America's gun war is being fought in our nation's courtsBy Dan Herbeck
Wal-Mart last year settled a California lawsuit alleging widespread violations of gun laws for $14.5 million.
The California suit said Wal-Mart stores sold guns to convicted felons and ammunition to minors, and allowed buyers to pick up guns before criminal background checks were complete.
Gun control advocates called the settlement an important victory over one of the nation's major firearms retailers.
But in the ongoing legal war over gun violence and gun control, the Wal-Mart case was one small skirmish.
Large-scale attempts to blame firearms makers for gun violence in American cities have failed. Class-action lawsuits seeking billions of dollars from manufacturers get shot down in courts all over the nation.
Since 1998, at least 33 communities - including New Orleans, Atlanta, Chicago, Detroit, Boston, Philadelphia and Cincinnati - filed suits against gun makers, accusing them of marketing a product that endangers the public.
Most of the suits were dismissed. A handful are pending, including one New York City filed five years ago.
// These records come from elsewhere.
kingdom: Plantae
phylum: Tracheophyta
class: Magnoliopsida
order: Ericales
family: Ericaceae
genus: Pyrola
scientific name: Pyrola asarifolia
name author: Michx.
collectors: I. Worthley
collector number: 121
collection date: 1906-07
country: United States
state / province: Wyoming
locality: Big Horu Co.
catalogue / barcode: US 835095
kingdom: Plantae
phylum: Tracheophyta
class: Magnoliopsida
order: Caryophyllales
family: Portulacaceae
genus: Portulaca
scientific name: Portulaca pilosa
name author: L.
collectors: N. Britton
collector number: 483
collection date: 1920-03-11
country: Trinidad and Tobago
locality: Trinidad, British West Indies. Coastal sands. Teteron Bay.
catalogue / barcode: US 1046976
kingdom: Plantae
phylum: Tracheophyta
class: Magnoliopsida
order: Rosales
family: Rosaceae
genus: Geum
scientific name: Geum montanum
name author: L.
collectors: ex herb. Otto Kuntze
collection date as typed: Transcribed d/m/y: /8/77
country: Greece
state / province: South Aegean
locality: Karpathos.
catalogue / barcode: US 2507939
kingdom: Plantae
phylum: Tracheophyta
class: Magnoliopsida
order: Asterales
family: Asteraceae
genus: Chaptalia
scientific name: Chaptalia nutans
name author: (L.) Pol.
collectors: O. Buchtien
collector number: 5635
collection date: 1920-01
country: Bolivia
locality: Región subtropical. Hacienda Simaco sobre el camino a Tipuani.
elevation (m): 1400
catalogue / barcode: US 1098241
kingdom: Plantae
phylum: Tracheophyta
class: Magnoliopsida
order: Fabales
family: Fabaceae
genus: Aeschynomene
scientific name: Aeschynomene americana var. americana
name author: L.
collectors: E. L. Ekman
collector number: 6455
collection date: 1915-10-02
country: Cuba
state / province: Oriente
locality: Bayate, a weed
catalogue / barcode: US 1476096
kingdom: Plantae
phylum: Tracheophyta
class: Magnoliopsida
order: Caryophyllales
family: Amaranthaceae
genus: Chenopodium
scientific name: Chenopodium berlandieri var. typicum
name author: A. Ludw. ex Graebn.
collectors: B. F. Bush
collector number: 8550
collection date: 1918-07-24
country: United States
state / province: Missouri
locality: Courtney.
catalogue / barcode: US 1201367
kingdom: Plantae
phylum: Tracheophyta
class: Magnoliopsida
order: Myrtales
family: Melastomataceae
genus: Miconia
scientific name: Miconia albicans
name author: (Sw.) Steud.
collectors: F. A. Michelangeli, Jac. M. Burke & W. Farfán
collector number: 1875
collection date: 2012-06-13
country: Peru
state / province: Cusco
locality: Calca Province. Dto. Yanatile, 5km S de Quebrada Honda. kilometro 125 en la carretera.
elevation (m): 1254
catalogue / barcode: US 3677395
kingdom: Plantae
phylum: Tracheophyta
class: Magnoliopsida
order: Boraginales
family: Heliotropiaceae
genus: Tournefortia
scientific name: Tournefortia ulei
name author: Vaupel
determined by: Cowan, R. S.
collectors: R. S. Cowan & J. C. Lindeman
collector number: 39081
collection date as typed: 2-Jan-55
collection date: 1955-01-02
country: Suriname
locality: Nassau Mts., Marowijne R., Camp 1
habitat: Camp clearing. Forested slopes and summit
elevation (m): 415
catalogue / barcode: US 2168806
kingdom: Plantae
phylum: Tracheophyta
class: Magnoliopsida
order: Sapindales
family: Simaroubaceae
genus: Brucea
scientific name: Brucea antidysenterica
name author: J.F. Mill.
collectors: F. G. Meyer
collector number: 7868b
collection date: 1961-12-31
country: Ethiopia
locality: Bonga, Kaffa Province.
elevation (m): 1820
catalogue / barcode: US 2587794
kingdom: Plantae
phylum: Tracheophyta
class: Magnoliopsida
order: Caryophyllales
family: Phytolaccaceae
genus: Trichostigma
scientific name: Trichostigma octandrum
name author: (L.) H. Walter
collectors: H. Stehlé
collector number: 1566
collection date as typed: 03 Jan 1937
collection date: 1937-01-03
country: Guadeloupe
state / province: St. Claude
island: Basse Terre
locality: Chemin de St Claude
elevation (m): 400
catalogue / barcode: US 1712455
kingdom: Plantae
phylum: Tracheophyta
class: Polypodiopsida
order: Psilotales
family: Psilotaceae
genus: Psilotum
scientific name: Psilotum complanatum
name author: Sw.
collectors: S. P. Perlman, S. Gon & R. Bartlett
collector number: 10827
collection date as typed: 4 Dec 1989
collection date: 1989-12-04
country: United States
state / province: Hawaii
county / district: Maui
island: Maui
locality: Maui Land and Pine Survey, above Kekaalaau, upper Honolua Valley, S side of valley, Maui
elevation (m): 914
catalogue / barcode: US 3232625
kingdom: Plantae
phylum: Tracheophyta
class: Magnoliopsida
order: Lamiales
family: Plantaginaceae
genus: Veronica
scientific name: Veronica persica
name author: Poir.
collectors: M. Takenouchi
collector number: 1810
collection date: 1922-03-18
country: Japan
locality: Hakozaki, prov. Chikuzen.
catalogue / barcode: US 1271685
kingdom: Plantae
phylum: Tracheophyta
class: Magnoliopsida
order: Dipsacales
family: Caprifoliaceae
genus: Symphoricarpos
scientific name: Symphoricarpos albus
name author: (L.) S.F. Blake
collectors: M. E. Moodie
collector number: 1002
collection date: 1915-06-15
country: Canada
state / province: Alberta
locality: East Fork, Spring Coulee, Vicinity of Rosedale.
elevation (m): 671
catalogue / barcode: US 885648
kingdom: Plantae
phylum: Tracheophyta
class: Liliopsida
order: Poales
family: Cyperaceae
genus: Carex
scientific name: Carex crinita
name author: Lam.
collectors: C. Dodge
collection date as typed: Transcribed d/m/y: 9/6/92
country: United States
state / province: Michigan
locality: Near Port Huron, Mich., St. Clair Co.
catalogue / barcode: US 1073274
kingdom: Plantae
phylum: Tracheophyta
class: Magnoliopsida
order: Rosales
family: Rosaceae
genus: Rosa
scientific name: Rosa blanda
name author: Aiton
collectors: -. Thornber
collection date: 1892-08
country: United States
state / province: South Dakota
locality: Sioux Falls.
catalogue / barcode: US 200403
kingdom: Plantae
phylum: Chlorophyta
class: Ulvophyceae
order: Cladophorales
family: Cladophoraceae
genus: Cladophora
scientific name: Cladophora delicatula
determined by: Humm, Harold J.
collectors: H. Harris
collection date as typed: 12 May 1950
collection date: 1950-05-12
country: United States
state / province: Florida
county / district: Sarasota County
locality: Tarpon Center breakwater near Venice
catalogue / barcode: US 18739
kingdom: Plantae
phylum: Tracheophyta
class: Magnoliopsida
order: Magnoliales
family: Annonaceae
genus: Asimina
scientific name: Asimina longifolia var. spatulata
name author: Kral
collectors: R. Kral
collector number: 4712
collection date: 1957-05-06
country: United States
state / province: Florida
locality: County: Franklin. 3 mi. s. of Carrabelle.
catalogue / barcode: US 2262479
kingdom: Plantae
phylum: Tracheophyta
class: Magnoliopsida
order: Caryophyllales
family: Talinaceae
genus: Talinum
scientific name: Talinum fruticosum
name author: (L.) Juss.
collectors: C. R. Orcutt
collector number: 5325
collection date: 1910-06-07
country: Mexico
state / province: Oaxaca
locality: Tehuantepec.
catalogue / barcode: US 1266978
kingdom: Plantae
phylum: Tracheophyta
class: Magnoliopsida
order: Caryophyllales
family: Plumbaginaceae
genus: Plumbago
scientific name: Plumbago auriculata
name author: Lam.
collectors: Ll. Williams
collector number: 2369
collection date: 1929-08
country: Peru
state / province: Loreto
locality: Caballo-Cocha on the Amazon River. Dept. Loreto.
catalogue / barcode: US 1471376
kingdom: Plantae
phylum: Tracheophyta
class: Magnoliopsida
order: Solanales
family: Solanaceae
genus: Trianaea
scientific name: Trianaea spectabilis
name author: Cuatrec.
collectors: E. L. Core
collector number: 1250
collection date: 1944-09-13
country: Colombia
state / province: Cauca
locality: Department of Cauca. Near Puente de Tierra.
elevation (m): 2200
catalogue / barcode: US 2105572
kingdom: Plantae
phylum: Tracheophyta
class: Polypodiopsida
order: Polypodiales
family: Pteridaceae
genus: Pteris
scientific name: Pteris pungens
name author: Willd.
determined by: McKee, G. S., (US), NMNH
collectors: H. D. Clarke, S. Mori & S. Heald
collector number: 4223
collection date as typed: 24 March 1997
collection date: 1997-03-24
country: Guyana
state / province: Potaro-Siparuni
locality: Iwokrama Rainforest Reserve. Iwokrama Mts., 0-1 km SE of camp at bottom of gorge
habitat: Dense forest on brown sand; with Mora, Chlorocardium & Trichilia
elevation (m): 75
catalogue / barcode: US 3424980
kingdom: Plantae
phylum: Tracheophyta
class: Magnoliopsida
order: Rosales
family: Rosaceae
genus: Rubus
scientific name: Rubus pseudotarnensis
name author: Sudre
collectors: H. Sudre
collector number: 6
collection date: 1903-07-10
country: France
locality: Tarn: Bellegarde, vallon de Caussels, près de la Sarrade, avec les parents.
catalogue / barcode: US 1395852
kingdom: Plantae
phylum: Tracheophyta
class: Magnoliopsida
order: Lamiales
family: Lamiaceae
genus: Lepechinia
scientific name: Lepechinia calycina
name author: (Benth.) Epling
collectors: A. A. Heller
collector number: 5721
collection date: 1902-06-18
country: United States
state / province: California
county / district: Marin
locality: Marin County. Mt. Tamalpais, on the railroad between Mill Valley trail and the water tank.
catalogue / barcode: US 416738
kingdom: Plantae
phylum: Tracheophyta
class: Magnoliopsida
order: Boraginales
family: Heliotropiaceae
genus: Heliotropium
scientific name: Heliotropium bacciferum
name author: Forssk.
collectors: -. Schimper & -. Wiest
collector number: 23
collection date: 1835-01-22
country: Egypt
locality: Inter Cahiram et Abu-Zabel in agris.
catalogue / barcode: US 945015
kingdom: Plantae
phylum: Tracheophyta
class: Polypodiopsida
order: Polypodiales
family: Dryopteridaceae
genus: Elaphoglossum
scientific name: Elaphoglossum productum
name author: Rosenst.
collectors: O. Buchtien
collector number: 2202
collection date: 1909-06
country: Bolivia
Hi-Point Firearms, near Mansfield, Ohio, the source of many guns illegally brought to Buffalo by James Nigel Bostic, was a defendant in many of the unsuccessful lawsuits. Hi-Point owner Thomas Deeb said it would be unfair to blame gun makers when criminals misuse guns.
The National Rifle Association agrees, calling the lawsuits a reckless attempt by "anti-gun zealots" to put law-abiding companies out of business.
"The lawsuits failed because you can't blame a company for somebody who misuses a product that functions properly," said Joyce L. Malcolm, a history professor and gun rights supporter from Bentley College near Boston. "Blaming the gun industry for the actions of criminals is like blaming a company that makes sleeping pills for someone who commits suicide. It isn't right."
Even New York Attorney General Eliot L. Spitzer got beat five years ago, when he accused gun makers and distributors of doing nothing to prevent unlawful handgun trafficking.
"(Gun makers) know that a significant portion of their guns become crime guns, but turn a blind eye so as to increase their profits, at a cost of many human lives," Spitzer argued. "New York is flooded with a huge volume of illegal guns that are used in violent crime."
In 2003 a state appeals court dismissed the suit. It would be "legally inappropriate, impractical and unrealistic" to require gun makers to stop criminals from obtaining and using handguns.
Most of the lawsuits filed by governments received similar treatment. But at least 10 never had a chance. Some states passed laws insulating the firearms industry from municipal lawsuits.
In Washington, the NRA wants Congress to ban all local governments from filing such lawsuits.
But gun control groups, like the Brady Center to Prevent Gun Violence, insist that governments must retain the right to sue the gun industry.
If a jury ever heard all the evidence on negligent conduct by gun makers and sellers, it would render a monster verdict comparable to some of the billion-dollar verdicts rendered against the tobacco industry, predicted Dennis Henigan, attorney for the Brady Center.
"This battle is not over, not at all," Henigan said.
So far, no community in Western New York has filed such a lawsuit, but Mayor Anthony M. Masiello recently revealed that he had Corporation Counsel Michael B. Risman research the issue several years ago.
"If I saw a window of opportunity, a legal chance of success, I would go for it," Masiello said.
Gun control groups have had some success in helping individual crime victims and their families sue gun makers and distributors.
Henigan said the Wal-Mart settlement was the largest of its kind paid by an American gun retailer. There have been other success stories for those who favor gun control. "Last year, over a period of 90 days, we had three settlements totaling $4.4 million."
One such lawsuit was filed by the families of eight people shot in 2002 in the Washington, D.C., sniper case. Authorities said a Bushmaster assault rifle used in the shootings was one of 238 guns that "disappeared" - with no purchase records - from the Bulls Eye Shooters Supply store in Tacoma, Wash.
Henigan helped file a lawsuit accusing Bulls Eye of grossly negligent sales practices, and Bushmaster of ignoring information that Bulls Eye was irresponsible. The lawsuit was settled for $2.5 million.